Comment 5 John L Magee 2011-11-30 03:45:26 UTC

Is there a specific update in 2.6.41 that you believe addresses the issue? Or are we all shooting in the dark? We cannot upgrade until we position some new hardware in a couple of weeks. This occurred once in 3 months on one of six servers supporting similar workloads. so even after we upgrade, it will be difficult to declare victory.

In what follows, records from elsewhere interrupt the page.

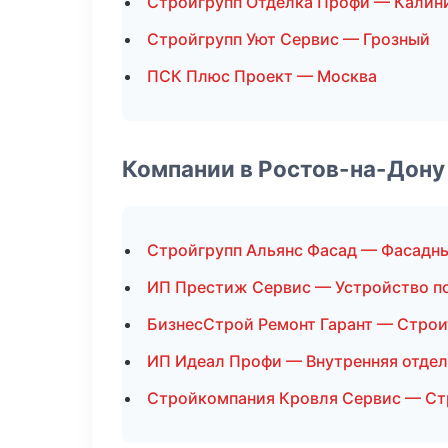
Стройгрупп Отделка Профи — Калин
Стройгрупп Уют Сервис — Грозный
ПСК Плюс Проект — Москва
Компании в Ростов-на-Дону
Стройгрупп Альянс Фасад — Фасадн
ИП Престиж Сервис — Устройство п
БизнесСтрой Ремонт Гарант — Стро
ИП Идеал Профи — Внутренняя отдел
Стройкомпания Кровля Сервис — Ст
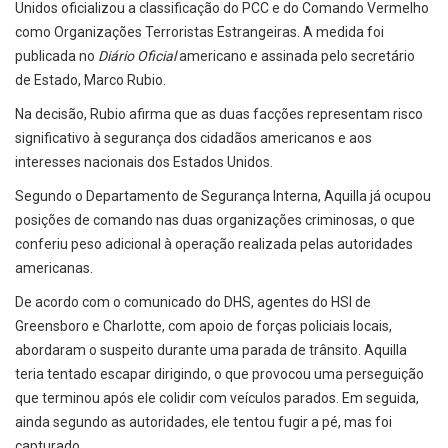
Unidos oficializou a classificação do PCC e do Comando Vermelho
como Organizações Terroristas Estrangeiras. A medida foi
publicada no
Diário Oficial
americano e assinada pelo secretário
de Estado, Marco Rubio.
Na decisão, Rubio afirma que as duas facções representam risco
significativo à segurança dos cidadãos americanos e aos
interesses nacionais dos Estados Unidos.
Segundo o Departamento de Segurança Interna, Aquilla já ocupou
posições de comando nas duas organizações criminosas, o que
conferiu peso adicional à operação realizada pelas autoridades
americanas.
De acordo com o comunicado do DHS, agentes do HSI de
Greensboro e Charlotte, com apoio de forças policiais locais,
abordaram o suspeito durante uma parada de trânsito. Aquilla
teria tentado escapar dirigindo, o que provocou uma perseguição
que terminou após ele colidir com veículos parados. Em seguida,
ainda segundo as autoridades, ele tentou fugir a pé, mas foi
capturado.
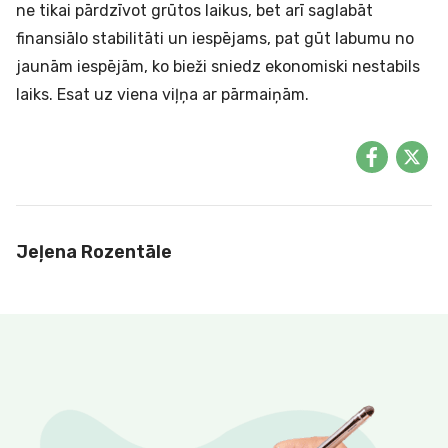
ne tikai pārdzīvot grūtos laikus, bet arī saglabāt
finansiālo stabilitāti un iespējams, pat gūt labumu no
jaunām iespējām, ko bieži sniedz ekonomiski nestabils
laiks. Esat uz viena viļņa ar pārmaiņām.
Jeļena Rozentāle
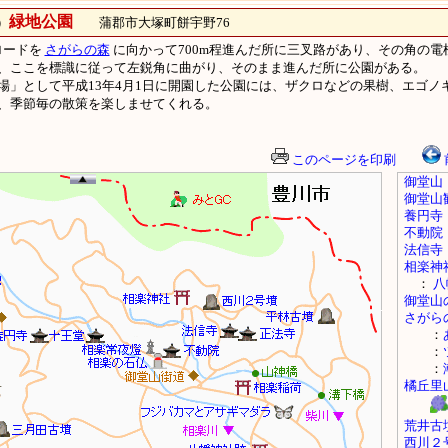
緑地公園
）
蒲郡市大塚町餅宇野76
ロードを
さがらの森
に向かって700m程進んだ所に三叉路があり、その角の
、ここを標識に従って左鋭角に曲がり、そのまま進んだ所に公園がある。
場」として平成13年4月1日に開園した公園には、ザクロなどの果樹、エゴノ
、季節毎の散策を楽しませてくれる。
このページを印刷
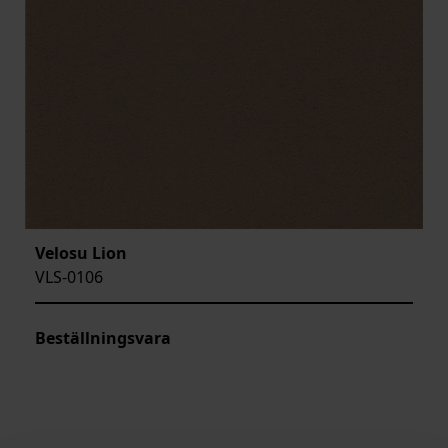
Velosu Lion
VLS-0106
Beställningsvara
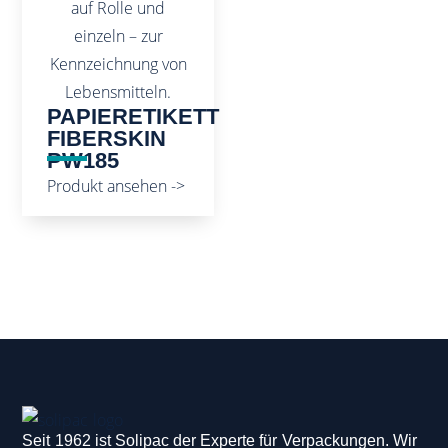
PAPIERETIKETT
FIBERSKIN
PW185
Produkt ansehen ->
Seit 1962 ist Solipac der Experte für Verpackungen. Wir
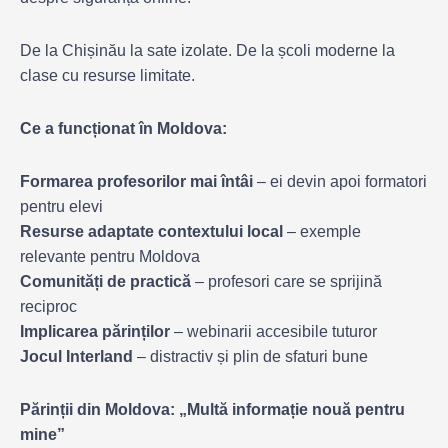
De la Chișinău la sate izolate. De la școli moderne la
clase cu resurse limitate.
Ce a funcționat în Moldova:
Formarea profesorilor mai întâi
– ei devin apoi formatori
pentru elevi
Resurse adaptate contextului local
– exemple
relevante pentru Moldova
Comunități de practică
– profesori care se sprijină
reciproc
Implicarea părinților
– webinarii accesibile tuturor
Jocul Interland
– distractiv și plin de sfaturi bune
Părinții din Moldova: „Multă informație nouă pentru
mine”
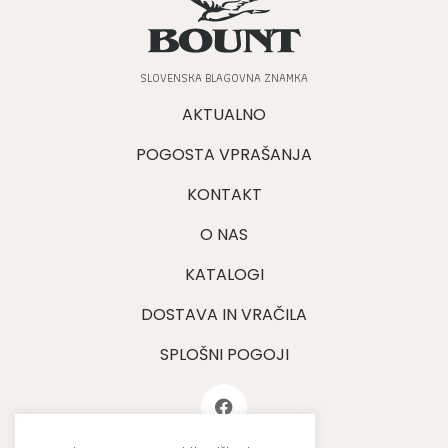
SLOVENSKA BLAGOVNA ZNAMKA
AKTUALNO
POGOSTA VPRAŠANJA
KONTAKT
O NAS
KATALOGI
DOSTAVA IN VRAČILA
SPLOŠNI POGOJI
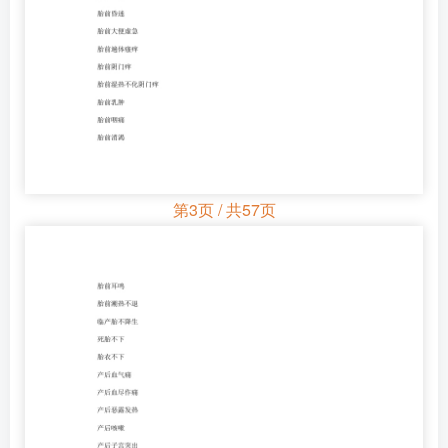
第3页 / 共57页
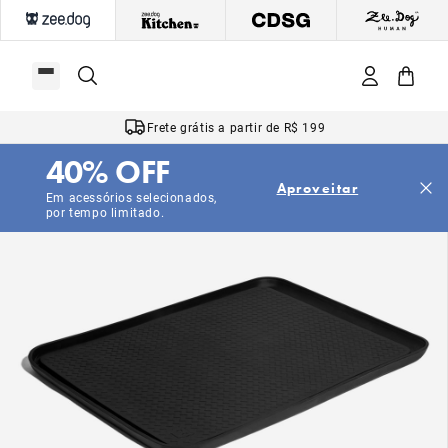
Frete grátis a partir de R$ 199
40% OFF
Aproveitar
Em acessórios selecionados,
por tempo limitado.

Comment 6 Josh Boyer 2011-11-30 12:40:22 UTC

(In reply to comment #5)
> Is there a specific update in 2.6.41 that you believe addresses the issue? Or
> are we all shooting in the dark? We cannot upgrade until we position some new
> hardware in a couple of weeks. This occurred once in 3 months on one of six
> servers supporting similar workloads. so even after we upgrade, it will be
> difficult to declare victory.

It's an entirely new kernel release that contains many fixes across the board, including the MM subsystems.  While it is indeed a small shot in the dark, it is not an unreasonable one.

More importantly, F15 has move to 2.6.41 so there will be no more 2.6.40.x updates.  If this still needs fixing, it needs fixing in 2.6.41.

Comment 7 Dave Jones 2012-04-11 16:30:42 UTC

I think this was fixed in 1c641e84719429bbfe62a95ed3545ee7fe24408f upstream.

2.6.42.9-2.fc15 and newer should have this fixed.